A separable, dynamically local ontological model of quantum mechanics

TL;DR

This paper presents a novel ontological model of quantum mechanics that is both separable and dynamically local, addressing a key question about the compatibility of these properties within quantum theory.

Contribution

It introduces a new ontological model based on Deutsch and Hayden's work that satisfies both separability and dynamical locality, unlike previous models.

Findings

The model reproduces quantum predictions without violating dynamical locality.

It can be framed within ontological models where Bell's theorem applies.

The model violates local causality but maintains separability and dynamical locality.

Abstract

A model of reality is called separable if the state of a composite system is equal to the union of the states of its parts, located in different regions of space.

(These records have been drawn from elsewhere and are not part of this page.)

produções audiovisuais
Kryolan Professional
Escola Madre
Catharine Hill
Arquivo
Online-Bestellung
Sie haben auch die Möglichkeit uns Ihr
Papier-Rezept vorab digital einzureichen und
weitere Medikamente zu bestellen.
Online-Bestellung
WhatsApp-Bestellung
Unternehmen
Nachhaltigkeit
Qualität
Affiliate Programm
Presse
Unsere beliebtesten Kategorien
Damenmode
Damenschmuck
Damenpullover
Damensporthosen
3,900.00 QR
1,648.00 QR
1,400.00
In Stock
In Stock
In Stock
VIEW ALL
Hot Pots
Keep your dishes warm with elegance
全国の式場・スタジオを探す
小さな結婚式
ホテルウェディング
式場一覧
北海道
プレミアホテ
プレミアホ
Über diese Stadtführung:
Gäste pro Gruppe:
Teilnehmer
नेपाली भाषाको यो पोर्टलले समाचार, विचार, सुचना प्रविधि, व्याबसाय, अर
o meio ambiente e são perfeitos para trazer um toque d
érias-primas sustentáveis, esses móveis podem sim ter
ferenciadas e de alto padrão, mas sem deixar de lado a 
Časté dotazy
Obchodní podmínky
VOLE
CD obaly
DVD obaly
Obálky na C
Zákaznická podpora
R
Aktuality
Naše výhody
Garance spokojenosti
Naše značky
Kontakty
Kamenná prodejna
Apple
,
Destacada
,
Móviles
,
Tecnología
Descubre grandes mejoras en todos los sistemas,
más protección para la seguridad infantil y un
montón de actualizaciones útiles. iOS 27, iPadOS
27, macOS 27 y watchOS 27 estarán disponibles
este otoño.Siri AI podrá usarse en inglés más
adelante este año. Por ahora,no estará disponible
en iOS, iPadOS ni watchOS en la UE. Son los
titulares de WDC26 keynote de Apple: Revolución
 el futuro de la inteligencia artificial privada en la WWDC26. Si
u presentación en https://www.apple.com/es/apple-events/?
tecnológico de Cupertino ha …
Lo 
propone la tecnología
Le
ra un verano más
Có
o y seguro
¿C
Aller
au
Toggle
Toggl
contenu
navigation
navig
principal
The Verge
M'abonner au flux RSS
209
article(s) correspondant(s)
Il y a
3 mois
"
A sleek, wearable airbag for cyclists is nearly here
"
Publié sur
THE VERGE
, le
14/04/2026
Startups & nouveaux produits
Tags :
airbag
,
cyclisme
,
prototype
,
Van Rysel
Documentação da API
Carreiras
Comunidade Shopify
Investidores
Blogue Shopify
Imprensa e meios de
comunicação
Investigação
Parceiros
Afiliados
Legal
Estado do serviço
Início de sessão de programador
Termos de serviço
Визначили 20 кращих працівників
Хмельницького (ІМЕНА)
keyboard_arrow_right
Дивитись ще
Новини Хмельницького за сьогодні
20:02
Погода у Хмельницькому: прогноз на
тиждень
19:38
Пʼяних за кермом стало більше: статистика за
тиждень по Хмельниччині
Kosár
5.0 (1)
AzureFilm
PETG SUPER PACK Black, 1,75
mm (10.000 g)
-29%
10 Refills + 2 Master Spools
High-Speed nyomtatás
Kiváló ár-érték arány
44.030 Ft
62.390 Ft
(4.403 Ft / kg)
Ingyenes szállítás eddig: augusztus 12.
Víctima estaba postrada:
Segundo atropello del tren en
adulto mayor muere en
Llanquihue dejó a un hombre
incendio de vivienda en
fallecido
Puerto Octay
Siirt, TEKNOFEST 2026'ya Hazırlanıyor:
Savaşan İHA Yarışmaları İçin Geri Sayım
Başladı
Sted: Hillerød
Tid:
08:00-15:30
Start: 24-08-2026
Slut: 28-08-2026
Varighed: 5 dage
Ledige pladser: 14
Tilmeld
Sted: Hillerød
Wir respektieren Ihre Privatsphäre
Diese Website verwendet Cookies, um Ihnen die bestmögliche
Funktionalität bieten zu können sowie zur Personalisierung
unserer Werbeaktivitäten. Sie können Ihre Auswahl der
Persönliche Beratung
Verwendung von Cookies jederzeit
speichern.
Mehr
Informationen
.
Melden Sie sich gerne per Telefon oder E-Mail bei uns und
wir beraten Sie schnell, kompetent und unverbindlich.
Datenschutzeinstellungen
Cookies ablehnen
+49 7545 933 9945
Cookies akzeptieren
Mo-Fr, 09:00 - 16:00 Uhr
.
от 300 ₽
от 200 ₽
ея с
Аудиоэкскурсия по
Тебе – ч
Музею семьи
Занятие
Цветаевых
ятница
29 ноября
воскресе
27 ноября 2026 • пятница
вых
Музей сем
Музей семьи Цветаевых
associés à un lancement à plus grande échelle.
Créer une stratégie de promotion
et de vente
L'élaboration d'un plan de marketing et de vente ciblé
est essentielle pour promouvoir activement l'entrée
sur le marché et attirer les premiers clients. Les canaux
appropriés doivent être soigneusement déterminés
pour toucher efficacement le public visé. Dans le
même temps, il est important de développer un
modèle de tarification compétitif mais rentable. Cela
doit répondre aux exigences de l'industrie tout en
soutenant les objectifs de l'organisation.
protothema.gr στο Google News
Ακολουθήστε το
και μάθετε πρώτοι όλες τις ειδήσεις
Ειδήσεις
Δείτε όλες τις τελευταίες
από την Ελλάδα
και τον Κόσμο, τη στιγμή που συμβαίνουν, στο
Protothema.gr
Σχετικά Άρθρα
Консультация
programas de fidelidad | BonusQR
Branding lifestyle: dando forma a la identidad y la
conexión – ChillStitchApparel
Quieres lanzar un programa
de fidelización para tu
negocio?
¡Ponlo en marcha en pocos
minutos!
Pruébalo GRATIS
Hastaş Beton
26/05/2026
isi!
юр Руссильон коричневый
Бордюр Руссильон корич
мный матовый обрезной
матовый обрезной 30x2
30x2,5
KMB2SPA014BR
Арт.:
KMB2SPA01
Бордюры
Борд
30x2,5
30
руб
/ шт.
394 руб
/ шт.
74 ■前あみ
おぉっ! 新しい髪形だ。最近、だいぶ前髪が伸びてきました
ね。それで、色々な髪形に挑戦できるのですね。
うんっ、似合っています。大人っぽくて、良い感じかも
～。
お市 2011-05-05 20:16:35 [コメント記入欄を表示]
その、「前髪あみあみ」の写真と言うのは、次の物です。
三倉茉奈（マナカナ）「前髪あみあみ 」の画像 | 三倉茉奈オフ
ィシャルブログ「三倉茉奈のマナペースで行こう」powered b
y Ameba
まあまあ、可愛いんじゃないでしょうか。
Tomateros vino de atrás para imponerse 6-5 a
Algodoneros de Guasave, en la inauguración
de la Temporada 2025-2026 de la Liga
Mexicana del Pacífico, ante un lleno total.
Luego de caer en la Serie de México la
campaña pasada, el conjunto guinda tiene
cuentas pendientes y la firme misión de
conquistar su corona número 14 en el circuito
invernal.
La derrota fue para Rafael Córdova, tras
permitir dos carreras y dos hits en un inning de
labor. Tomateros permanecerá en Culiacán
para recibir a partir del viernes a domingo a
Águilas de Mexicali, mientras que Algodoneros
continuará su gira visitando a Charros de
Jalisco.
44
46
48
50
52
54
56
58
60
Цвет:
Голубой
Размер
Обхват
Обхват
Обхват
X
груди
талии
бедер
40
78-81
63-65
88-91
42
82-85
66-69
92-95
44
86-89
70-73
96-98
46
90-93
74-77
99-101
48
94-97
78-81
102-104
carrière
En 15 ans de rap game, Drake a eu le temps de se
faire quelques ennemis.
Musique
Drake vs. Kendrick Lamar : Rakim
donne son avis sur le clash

Spekkens has argued that it is trivial to reproduce the predictions of quantum mechanics using a separable ontological model, provided one allows for arbitrary violations of `dynamical locality'. However, since dynamical locality is strictly weaker than local causality, this leaves open the question of whether an ontological model for quantum mechanics can be both separable and dynamically local. We answer this question in the affirmative, using an ontological model based on previous work by Deutsch and Hayden. Although the original formulation of the model avoids Bell's theorem by denying that measurements result in single, definite outcomes, we show that the model can alternatively be cast in the framework of ontological models, where Bell's theorem does apply. We find that the resulting model violates local causality, but satisfies both separability and dynamical locality, making it a candidate for the `most local' ontological model of quantum mechanics.